• [WHAT IS NEEDED]:
Starting at the line that contains "- **Phối hợp" and ending at the line that contains "- **Theo dõi", the lines below are to be given again exactly, with nothing added.
[Start of section]
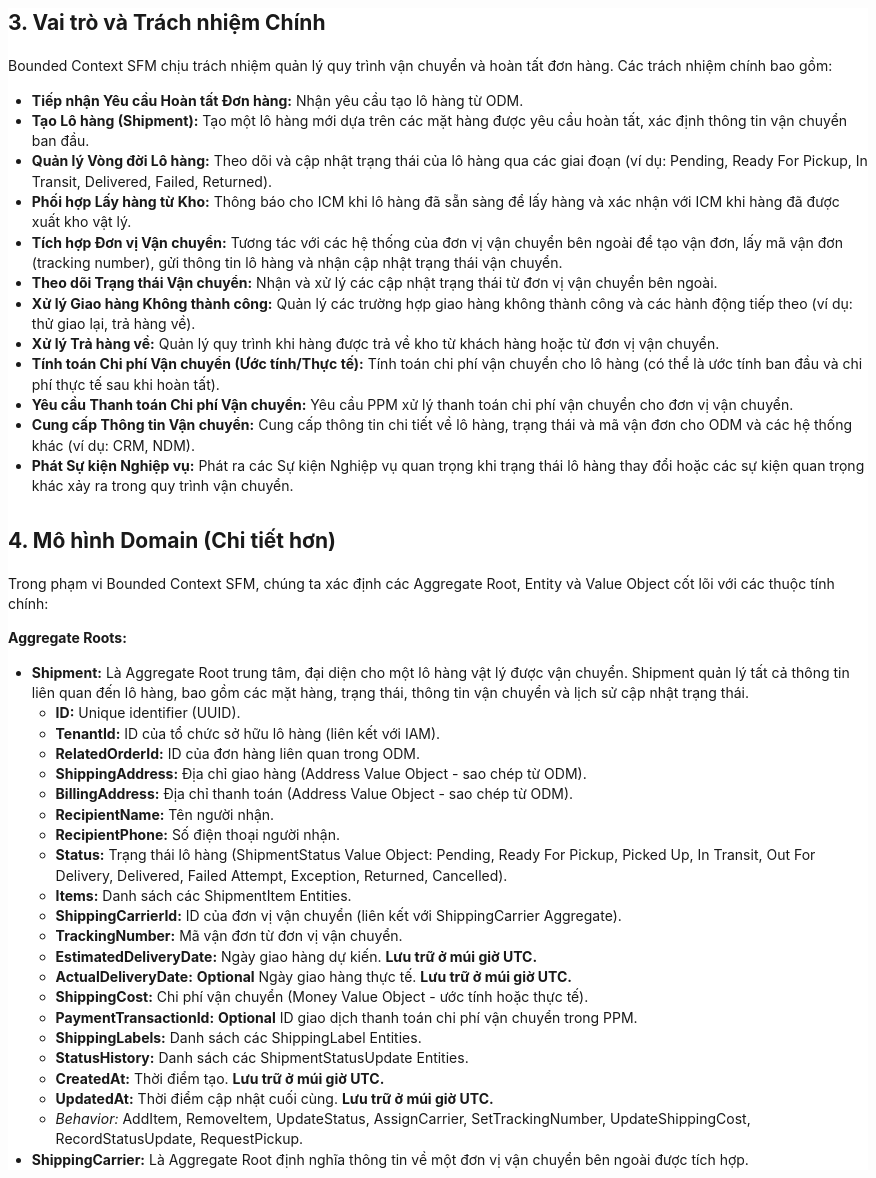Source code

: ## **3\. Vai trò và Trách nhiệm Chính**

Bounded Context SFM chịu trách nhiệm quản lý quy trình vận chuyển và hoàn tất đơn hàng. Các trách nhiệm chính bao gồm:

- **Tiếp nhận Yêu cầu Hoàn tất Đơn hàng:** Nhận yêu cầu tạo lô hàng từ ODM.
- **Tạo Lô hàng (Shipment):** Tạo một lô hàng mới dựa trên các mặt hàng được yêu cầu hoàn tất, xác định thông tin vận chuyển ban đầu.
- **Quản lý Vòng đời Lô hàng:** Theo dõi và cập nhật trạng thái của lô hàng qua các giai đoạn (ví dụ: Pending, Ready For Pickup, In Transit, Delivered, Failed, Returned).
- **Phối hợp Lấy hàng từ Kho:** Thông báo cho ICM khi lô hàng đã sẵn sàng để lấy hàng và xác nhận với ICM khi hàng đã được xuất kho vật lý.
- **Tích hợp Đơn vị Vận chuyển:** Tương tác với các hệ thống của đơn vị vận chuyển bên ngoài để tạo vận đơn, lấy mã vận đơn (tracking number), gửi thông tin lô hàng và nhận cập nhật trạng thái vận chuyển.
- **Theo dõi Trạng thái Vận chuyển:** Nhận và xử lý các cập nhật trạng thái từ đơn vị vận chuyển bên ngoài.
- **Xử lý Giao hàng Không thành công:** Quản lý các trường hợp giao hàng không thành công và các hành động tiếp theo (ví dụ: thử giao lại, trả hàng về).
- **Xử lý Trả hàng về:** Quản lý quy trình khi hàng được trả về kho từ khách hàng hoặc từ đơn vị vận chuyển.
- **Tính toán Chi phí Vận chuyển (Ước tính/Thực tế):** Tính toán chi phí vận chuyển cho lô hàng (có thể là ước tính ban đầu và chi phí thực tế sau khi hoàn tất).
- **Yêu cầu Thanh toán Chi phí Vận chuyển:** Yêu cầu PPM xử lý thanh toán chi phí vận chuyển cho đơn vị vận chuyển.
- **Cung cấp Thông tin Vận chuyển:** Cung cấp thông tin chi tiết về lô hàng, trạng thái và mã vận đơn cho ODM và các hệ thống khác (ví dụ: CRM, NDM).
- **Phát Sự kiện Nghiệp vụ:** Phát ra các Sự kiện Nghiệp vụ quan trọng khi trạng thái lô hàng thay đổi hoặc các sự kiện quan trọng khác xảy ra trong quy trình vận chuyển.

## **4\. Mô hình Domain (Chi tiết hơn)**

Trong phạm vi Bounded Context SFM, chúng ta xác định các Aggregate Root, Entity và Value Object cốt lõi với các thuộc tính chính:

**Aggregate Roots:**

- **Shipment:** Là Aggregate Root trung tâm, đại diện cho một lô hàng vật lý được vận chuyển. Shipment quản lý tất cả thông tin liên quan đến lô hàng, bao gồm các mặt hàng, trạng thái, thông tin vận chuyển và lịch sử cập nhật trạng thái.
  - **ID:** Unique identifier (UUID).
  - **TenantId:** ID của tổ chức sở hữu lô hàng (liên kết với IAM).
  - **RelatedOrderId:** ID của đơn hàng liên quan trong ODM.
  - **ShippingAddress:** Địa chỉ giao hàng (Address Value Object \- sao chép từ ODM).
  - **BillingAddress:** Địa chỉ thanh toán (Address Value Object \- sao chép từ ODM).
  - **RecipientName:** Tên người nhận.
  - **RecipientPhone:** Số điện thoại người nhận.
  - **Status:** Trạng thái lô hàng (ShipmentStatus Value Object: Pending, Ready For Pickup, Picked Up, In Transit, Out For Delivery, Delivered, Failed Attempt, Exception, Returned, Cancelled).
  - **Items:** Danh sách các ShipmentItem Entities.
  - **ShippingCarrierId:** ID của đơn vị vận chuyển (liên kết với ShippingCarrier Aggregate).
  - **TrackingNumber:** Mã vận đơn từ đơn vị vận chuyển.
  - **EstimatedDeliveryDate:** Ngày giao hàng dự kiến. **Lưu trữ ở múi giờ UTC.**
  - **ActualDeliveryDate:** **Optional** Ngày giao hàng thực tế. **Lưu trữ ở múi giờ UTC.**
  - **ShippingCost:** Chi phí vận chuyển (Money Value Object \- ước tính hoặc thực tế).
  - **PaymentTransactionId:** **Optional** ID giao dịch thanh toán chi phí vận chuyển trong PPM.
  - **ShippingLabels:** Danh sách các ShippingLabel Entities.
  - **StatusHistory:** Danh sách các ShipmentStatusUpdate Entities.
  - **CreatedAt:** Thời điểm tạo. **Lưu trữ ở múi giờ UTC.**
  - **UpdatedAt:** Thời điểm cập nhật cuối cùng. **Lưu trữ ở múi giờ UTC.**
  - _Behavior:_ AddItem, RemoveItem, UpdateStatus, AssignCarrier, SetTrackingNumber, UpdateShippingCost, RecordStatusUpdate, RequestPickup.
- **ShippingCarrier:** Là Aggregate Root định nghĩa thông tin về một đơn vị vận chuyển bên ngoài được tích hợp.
[End of section]
[Start of section]
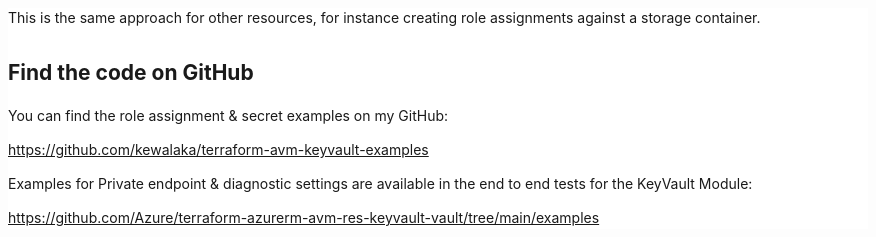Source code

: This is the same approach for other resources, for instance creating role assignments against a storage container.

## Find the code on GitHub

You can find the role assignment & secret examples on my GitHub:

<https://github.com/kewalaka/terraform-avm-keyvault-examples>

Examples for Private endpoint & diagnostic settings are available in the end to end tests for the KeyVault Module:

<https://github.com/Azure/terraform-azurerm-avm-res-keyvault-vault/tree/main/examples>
[End of section]
• [WRITTEN SOLUTION]:
- **Phối hợp Lấy hàng từ Kho:** Thông báo cho ICM khi lô hàng đã sẵn sàng để lấy hàng và xác nhận với ICM khi hàng đã được xuất kho vật lý.
- **Tích hợp Đơn vị Vận chuyển:** Tương tác với các hệ thống của đơn vị vận chuyển bên ngoài để tạo vận đơn, lấy mã vận đơn (tracking number), gửi thông tin lô hàng và nhận cập nhật trạng thái vận chuyển.
- **Theo dõi Trạng thái Vận chuyển:** Nhận và xử lý các cập nhật trạng thái từ đơn vị vận chuyển bên ngoài.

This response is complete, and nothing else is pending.